--- Okuma Metni ---

What A Wonderful World / Brooklyn Duo
“Boşluğa dikkat edin.”
Tam olarak böyle yazıyordu. Parkenin üzerine bıraktığı arkası dönük şeritleri ritmik bir düzende ve hep aynı devinimle açıyor, birkaç saniye duruyor ve sonra yürüyüp, mekandaki boş alanlara yapıştırıyordu. Oturduğumuz zemine, duvarlara ve kapılara…
Hepsinde farklı bir mesaj olduğunu düşünüp, yüzü bize çevrilen her şeridin aynı şeyi söylediğini gördüğümde, kaçırdığım ne türden bir bağlantı olduğunu bulmaya çalışmıştım.
Dans başladı sonra.
Hatta, dans olup olmadığına karar veremediğim bir tür devinimler serisi…
Tek bir bedende karşıtlıkları buluşturan, oldukça dramatik ve algımı zorlayan hareketlerdi bunlar.
Hep acele eden, heyecanlı ve ısrarcı bir sağ elin, ağırbaşlı fakat kararlı solu tarafından dizginlenmesiyle başlayan ve giderek tüm vücuda yayılan boşluksuz bir mücadele…
O boşluklara iliştirilen üç kelimelik cümle ile ilişkiler kurmaya çalıştım dakikalarca.
O gün, o saat gördüm,
bugün, bu vakitler anladım ki, boşluklar mühimdir. Hatta mühimi az gelir;
boşluklar hayatidir.
“Ne için?” sorusu tarafından yutulmadan bulması gereken cevapları var insanın.
Cevaplar nerede bilen var mı?
Yok!
Çünkü bizi onlara götüren sorular da firarda.
Çünkü, kayıp hazinenin haritası da kayıp.
Çünkü, durursa öleceğini düşünen bir el var hayatımızda. Bütün boşluklara atıyor kendini. Bütün eslerimize depresif notalar yazıyor.
Vakit yok artık yağmur sonrası ağaç altı bir çimene sırt verip bulut bulut saymaya ve nereden gelir bu dünyanın bereketli gözyaşı diye sormaya.
Mavisine kanıp, sularına dalıp, avucumuza doldurduğumuz saydam denizin bizi nasıl kandırdığını anlamaya, hiçbir yere yetişmeden, yalnızca yürümek ve solumak için çıktığımız sokağın sene be sene nasıl da eskidiğini fark etmeye de vakit yok.

--- Veri Seti Alıntıları ---

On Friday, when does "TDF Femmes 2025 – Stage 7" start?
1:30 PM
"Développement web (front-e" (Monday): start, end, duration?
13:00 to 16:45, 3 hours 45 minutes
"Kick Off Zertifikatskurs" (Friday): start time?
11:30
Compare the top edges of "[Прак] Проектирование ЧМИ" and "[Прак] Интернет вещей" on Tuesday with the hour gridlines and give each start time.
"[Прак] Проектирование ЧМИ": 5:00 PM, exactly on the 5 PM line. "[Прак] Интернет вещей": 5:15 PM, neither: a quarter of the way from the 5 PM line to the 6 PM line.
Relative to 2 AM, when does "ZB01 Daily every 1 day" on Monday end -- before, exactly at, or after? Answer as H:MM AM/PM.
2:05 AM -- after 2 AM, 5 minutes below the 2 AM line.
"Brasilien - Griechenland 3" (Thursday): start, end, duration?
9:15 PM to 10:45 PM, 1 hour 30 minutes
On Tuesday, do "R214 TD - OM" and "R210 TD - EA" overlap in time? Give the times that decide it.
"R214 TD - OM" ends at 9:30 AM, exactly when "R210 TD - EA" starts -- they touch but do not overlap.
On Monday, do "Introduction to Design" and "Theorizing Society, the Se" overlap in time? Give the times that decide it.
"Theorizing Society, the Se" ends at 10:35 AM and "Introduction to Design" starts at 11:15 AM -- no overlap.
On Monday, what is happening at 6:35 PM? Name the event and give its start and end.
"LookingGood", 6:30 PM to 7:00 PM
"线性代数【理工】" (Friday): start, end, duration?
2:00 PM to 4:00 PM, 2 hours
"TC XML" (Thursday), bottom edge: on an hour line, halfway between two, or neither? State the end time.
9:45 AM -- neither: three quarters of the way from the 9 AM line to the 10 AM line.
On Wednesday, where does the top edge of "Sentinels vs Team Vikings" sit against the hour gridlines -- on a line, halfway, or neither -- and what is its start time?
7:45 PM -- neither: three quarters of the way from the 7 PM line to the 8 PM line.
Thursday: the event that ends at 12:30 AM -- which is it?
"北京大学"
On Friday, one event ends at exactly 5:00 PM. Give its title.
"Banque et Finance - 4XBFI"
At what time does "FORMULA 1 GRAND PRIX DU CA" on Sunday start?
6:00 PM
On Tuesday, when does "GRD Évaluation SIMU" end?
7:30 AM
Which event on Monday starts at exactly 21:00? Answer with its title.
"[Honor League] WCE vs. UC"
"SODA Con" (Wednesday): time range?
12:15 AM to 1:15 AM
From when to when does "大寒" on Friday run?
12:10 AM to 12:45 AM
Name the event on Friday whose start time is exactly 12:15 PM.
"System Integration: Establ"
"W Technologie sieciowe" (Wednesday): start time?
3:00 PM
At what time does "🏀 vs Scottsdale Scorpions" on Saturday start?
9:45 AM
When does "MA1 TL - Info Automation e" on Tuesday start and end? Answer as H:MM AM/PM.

---

**Yapılacak İş:** Okuma metnine göre zemine, duvarlara ve kapılara yapıştırılan şeritlerin her birinde hangi cümle yazıyordu?

**Problemin Çözümü:** “Boşluğa dikkat edin.”